C’era una volta un principe che si credeva molto più bello di quanto non fosse. Si mirava e rimirava per ore allo specchio, complimentandosi con se stesso per ogni piccolo dettaglio del suo viso, per ogni centimetro del suo corpo, ad ogni parola pronunciata dalla sua voce andava in estasi e i movimenti del suo corpo lo riempivano di gioia per la loro perfezione.
Nel suo regno abitava una principessa vittima di un incantesimo nemmeno così orribile: era stata trasformata in una farfalla. Certo non era una vita facile, esprimersi era molto faticoso e andare alle feste comportava volare molto in alto per non venire schiacciata dalla gente, ma almeno non spendeva capitali per ubriacarsi e quando non voleva farsi trovare non doveva necessariamente cambiare città.

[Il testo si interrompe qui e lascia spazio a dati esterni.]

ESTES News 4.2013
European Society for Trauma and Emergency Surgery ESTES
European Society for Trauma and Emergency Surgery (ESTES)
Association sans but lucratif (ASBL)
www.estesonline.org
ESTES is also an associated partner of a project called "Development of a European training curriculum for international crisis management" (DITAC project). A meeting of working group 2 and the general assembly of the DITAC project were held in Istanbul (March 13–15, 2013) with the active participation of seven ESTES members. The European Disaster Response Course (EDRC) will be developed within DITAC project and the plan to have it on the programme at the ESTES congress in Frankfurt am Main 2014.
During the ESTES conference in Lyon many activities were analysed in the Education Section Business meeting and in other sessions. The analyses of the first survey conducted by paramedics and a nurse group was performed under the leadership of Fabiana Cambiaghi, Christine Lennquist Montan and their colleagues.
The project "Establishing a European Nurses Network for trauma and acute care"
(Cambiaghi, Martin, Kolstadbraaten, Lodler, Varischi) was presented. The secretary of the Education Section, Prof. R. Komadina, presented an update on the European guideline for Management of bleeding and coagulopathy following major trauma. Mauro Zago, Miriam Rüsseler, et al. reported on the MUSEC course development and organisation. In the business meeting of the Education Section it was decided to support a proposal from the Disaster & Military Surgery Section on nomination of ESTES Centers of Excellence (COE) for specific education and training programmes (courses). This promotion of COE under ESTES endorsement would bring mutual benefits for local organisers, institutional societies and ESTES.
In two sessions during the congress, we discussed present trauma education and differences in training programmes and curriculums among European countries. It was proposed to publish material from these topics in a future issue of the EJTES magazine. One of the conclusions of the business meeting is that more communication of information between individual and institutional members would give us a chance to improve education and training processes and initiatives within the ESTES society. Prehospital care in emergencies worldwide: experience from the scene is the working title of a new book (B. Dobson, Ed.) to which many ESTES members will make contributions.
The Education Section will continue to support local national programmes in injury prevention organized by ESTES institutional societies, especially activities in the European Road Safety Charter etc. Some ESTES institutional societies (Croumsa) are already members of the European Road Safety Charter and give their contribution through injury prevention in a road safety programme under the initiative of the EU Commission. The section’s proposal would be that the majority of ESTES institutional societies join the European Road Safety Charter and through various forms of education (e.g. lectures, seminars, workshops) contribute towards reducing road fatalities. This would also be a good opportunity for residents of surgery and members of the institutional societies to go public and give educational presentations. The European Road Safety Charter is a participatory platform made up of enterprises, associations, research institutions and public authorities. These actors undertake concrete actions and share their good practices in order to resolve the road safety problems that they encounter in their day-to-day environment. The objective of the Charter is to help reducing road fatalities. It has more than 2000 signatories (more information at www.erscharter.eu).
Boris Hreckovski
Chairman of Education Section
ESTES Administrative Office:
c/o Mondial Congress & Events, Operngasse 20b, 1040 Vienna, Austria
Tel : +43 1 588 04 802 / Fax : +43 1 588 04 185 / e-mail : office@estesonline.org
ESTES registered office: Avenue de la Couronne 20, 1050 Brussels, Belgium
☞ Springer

L’unico modo per spezzare l’incantesimo era un bacio appassionato di un principe, che però si chiedeva, come farà a baciarmi che ho la bocca grande come la punta di uno spillo?
I giorni passavano spensierati quella primavera per i due principi, chi estasiandosi e chi cercando di scrivere al computer per mandare mail agli amici, fino al giorno in cui si incontrarono al parco, vicino allo stagno dei cigni. Fu subito amore. O meglio, il principe si innamorò istantaneamente di sé quando scorse nel riflesso sull’acqua la bella farfallina che adornava la sua chioma bruna.
-Oh ma quanto sono figo con te vicino, mi stai proprio bene, ma d’altro canto è difficile che qualcosa non mi doni, sono così bello, così simpatico, così aggraziato…
La piccola farfalla dovette fare appello a tutte le sue forze per non svenire, prima per la bellezza del giovane, poi per le chiacchiere ad alto potere narcotico.
-Tu sei un principe, vero?- chiese timidamente la colorata bestiola posandosi sul lobo del regale orecchio.
-Ma certamente! Chi se non un vero principe può avere i capelli così luminosi, gli occhi così profondi, la pelle così liscia?...
-Potrei chiederti un favore? Sono una principessa vittima di un incantesimo. Lo so, non un orribile incantesimo, ma pur sempre una gran rottura di scatole…Per spezzarlo avrei bisogno che tu mi dessi un bacio. Poi se lo desideri non mi farò vedere mai più!-supplicò la farfalla, stanca di mangiare pessimi yogurt perché doveva farsi fare la spesa dalla vecchia domestica che non vedeva molto.
-Ma, non saprei…non sono solito concedermi con leggerezza…poi non sei molto più felice ad essere un ornamento su questo strepitoso, direi perfetto corpo??
-Felicissima, davvero, ma inizio ad essere stanca di non poter decidere che canale guardare alla tv, non poter andare al mare con gli amici, mangiare un bel panino alla mortadella.
-No mi spiace, sono futili motivi in confronto a quanto stai bene tra i miei capelli. Anzi a come sto bene io con te lassù! Non provare a muoverti!
Nessuna argomentazione poteva smuovere il bel principe, ma la piccola farfalla non voleva lasciarlo, ci aveva messo così tanto tempo a trovare un vero principe! E poi pensa che ti pensa, la soluzione arrivò un giorno quando il principe stava ammirandosi la dolce curva del labbro inferiore e arricciava la bocca in invisibili baci. Con uno scatto fulmineo la farfallina si precipitò a baciare il principe.
Se in quel momento avesse osservato i propri occhi allo specchio il giovane narciso sarebbe stato catturato da una venatura quasi impercettibile di verde acquamarina. Invece aveva gli occhi ben spalancati a guardare il nudo corpo perfetto della ragazza che gli stava di fronte e che, strappata una tenda dalla finestra, se ne vestì e lo lasciò lì a bocca aperta.
Da quel giorno il principe ridimensionò la sua considerazione di se stesso.

Ispirata a "Il principe ranocchio" dei fratelli Grimm.